The voters have spoken.
Well, some of them.
With just over 8,400 of Westport’s 19,811 eligible voters casting ballots, Republicans retain Town Hall. Control of the selectman’s office has ping-ponged between parties ever since the 1970s, when a 25-year stretch of Republicans ended.
This will be the 3rd straight term for Republican leadership. But this is Westport, not Washington or many other places in America.
We’re a blue town, in a blue state. And we’re a town. We’re neighbors. We see our new selectwomen — and, notably, this is the first time in our history the top 2 slots are filled by females — everywhere. The market, the beach, doctor’s offices — they’re part of our community.
Jen Tooker and Andrea Moore are Westporters, through and through. Tooker has lived here for many years; Moore is a Staples graduate.
Both have extensive experience. Tooker is the incumbent 2nd selectwoman; Moore serves on the Board of Finance. They know this place. They know us. They will guide our town with wisdom, strength, compassion and care.
Tooker and Moore won the election with substantial support from Democrats and independents. Both groups represent the bulk of Westport voters.
Tuesday’s election was hardly a Republican wave. Democrats continue to control all boards and commissions. They outpolled their opponents — in some cases, substantially — in races that were both contested, and uncontested.
Planning & Zoning — one of the most important bodies in town — saw the re-election of 3 Democratic incumbents.
The Board of Education — another crucial body — was humming quietly along, with 2 candidates from each party “vying” for 4 seats. A late write-in candidate plastered the town with signs, but drew less than 5% of the vote.
Suddenly — less than a week before Election Day — one candidate slammed his own Republican Party, for failing to take a stand on the Critical Race Theory debate, and alleging it had stopped him from campaigning.
The resulting extensive publicity did not seem to matter. Both Republicans drew nearly the same number of votes; at around 21%, both trailed their Democratic rivals, who were around 28%. All 4 now make up the majority of the new Board of Ed.
One of the big stories of this election was the number of uncontested races. The Board of Finance and Zoning Board of Appeals had the same number of candidates as open spots; so (without the write-in candidate) did the Board of Ed.

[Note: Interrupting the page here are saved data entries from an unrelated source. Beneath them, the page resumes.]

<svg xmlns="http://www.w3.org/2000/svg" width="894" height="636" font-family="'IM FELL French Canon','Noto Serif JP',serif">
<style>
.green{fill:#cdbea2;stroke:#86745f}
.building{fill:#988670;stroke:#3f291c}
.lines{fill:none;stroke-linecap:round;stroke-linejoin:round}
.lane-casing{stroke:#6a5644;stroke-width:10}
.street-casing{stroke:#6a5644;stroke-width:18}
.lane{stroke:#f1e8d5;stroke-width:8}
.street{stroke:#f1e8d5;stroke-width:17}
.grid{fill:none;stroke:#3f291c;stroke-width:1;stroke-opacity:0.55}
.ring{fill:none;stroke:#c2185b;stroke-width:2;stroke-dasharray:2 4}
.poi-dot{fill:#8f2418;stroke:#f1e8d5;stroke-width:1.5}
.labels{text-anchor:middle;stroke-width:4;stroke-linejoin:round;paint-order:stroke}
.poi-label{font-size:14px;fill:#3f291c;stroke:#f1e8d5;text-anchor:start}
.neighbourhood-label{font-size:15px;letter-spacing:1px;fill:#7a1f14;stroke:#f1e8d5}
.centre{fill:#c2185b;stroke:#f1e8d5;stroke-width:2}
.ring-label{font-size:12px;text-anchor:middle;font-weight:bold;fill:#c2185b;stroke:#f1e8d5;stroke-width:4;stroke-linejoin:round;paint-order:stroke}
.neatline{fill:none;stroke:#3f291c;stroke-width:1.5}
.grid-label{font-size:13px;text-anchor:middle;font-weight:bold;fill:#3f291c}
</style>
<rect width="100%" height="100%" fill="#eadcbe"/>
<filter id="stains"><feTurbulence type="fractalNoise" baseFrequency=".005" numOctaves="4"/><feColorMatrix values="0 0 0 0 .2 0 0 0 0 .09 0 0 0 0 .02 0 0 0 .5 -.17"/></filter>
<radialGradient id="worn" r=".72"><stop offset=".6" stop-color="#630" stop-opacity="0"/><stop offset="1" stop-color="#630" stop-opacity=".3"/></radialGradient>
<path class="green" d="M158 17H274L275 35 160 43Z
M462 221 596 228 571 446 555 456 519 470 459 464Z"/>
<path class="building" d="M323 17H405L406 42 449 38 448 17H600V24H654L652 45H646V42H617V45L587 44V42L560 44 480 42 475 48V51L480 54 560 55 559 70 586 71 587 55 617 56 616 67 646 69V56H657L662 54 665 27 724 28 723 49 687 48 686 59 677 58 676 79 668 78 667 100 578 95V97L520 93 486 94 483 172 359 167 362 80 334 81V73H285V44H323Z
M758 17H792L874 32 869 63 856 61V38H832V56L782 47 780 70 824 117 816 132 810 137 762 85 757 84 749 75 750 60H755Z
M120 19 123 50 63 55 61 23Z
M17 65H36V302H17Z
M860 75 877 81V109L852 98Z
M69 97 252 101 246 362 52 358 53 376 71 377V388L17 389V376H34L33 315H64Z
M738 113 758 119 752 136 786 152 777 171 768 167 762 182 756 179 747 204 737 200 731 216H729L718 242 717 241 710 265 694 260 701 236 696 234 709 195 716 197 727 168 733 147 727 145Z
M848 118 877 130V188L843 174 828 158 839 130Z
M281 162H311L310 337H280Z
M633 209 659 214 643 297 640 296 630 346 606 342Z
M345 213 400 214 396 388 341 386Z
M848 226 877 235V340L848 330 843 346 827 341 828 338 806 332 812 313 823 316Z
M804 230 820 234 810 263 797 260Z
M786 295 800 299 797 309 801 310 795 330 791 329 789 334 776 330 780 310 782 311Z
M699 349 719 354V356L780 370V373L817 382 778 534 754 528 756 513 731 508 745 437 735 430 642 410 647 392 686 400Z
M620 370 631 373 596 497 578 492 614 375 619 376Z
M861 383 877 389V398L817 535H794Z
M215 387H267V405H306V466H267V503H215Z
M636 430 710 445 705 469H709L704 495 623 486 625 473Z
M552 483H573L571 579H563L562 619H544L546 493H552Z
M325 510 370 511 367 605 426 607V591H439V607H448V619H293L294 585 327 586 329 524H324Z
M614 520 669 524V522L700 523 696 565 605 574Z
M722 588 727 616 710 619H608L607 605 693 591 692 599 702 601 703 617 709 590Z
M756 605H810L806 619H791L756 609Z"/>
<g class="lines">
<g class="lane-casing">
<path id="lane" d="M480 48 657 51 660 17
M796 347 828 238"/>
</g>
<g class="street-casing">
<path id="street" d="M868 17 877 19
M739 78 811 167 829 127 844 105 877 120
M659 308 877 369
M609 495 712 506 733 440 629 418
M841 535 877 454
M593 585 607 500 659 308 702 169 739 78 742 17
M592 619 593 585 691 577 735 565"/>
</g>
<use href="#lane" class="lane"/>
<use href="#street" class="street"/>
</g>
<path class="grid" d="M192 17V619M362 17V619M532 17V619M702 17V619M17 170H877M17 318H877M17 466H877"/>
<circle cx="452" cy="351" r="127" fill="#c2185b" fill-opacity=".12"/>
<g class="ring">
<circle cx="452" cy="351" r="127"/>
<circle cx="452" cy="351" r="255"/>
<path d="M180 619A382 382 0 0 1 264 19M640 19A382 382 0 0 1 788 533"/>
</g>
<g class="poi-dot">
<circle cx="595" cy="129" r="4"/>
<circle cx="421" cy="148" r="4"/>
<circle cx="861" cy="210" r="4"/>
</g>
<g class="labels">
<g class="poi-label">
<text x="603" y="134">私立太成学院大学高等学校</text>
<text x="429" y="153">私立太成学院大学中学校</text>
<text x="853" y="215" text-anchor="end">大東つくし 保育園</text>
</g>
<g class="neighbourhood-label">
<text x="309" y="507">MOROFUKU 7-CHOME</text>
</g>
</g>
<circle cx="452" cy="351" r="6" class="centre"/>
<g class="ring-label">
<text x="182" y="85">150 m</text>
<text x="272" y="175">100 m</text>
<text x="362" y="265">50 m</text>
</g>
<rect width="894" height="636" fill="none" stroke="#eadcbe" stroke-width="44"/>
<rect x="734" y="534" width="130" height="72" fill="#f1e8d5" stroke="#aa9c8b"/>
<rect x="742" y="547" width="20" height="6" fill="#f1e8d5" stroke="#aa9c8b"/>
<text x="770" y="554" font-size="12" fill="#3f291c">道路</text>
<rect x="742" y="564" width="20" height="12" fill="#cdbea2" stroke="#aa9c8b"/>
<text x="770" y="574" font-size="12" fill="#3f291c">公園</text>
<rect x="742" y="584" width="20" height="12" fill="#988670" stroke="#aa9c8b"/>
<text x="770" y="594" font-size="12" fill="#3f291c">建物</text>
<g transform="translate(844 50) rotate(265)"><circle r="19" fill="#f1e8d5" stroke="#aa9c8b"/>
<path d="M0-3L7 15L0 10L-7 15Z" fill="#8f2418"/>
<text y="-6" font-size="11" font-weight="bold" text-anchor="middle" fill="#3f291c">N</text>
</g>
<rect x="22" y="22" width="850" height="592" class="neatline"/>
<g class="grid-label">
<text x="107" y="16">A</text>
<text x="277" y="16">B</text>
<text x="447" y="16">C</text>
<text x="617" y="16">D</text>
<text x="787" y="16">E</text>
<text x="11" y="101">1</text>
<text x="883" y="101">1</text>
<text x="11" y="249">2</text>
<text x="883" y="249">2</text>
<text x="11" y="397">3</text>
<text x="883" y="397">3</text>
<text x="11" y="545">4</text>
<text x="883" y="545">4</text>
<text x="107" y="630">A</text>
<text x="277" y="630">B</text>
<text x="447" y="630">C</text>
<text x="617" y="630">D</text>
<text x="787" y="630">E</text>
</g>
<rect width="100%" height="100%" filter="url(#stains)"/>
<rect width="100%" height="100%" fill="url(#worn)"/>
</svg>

Six of the town’s 9 Representative Town Meeting districts did not have competitive races.
Combined with the low turnout, that raises a crucial question: How much do Westporters really care about our town government?
Kudos to the men and women who stepped up this election season. Thanks to all who ran, whether they were opposed or not.
You will run our town well. You will put in countless hours, read mind-numbing reports, attend endless meetings, and hear from many residents, with ideas, insights and complaints ranging from very valid to ridiculously absurd.
Some of them may have voted for you. Some of them may have voted against you. Some may not have voted at all.
That’s the reality of democracy. We get the government we deserve.
Or, in Westport’s case, sometimes it’s even better than we deserve.